Count how many lines in the rows below contain the string "azim", treating uppercase and lowercase as different, and give only that number.

** Start **

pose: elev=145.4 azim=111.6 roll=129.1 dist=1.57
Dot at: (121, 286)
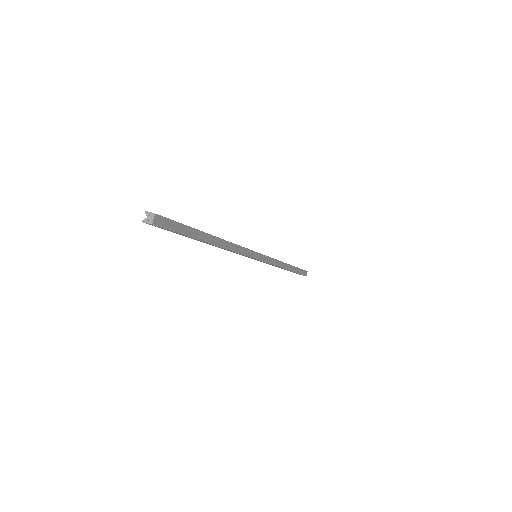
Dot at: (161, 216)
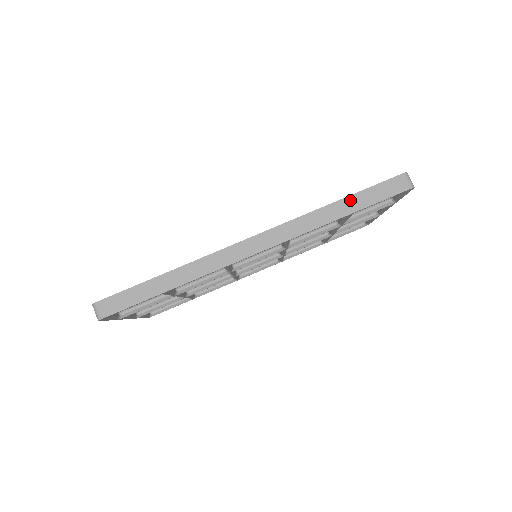
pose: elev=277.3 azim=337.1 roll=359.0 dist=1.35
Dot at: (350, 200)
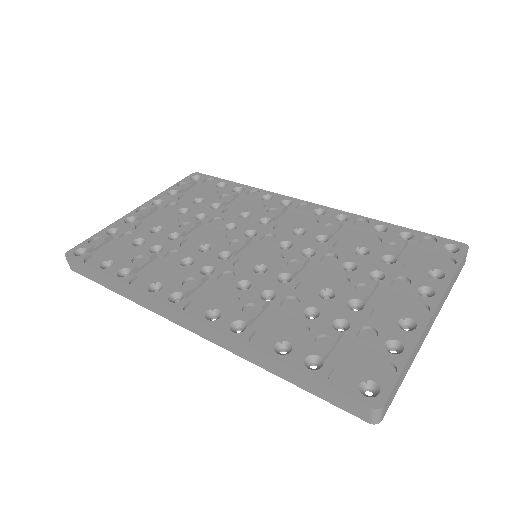
Dot at: (291, 372)
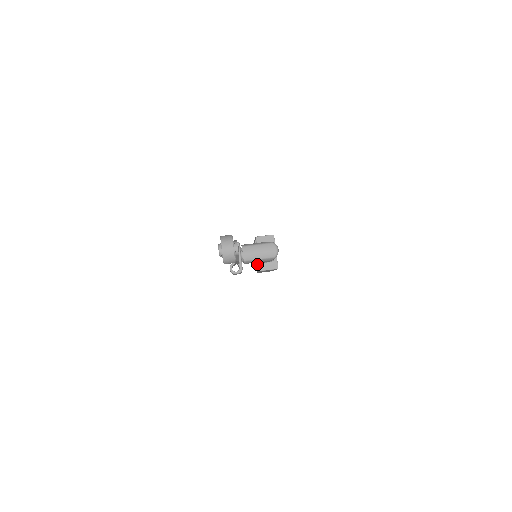
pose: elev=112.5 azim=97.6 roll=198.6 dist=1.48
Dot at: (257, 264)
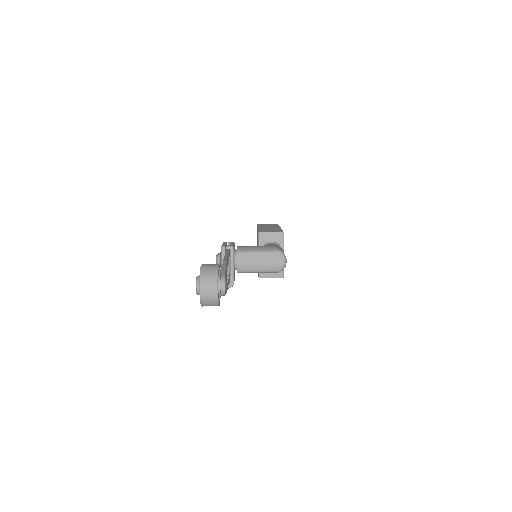
Dot at: occluded
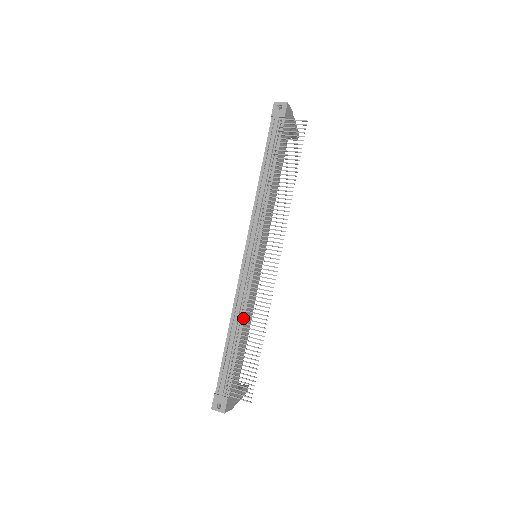
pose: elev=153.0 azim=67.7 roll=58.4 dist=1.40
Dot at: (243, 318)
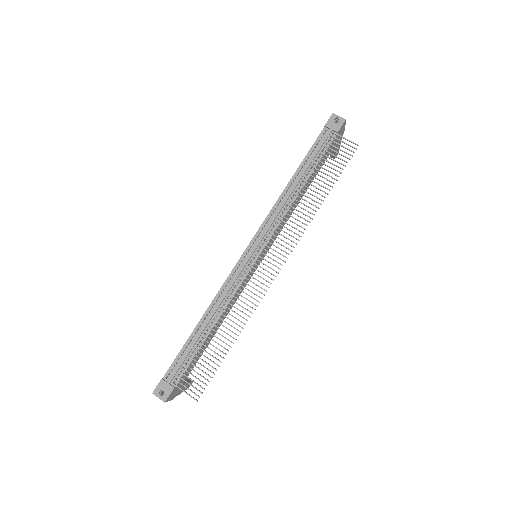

** End **

- Answer for this exercise
4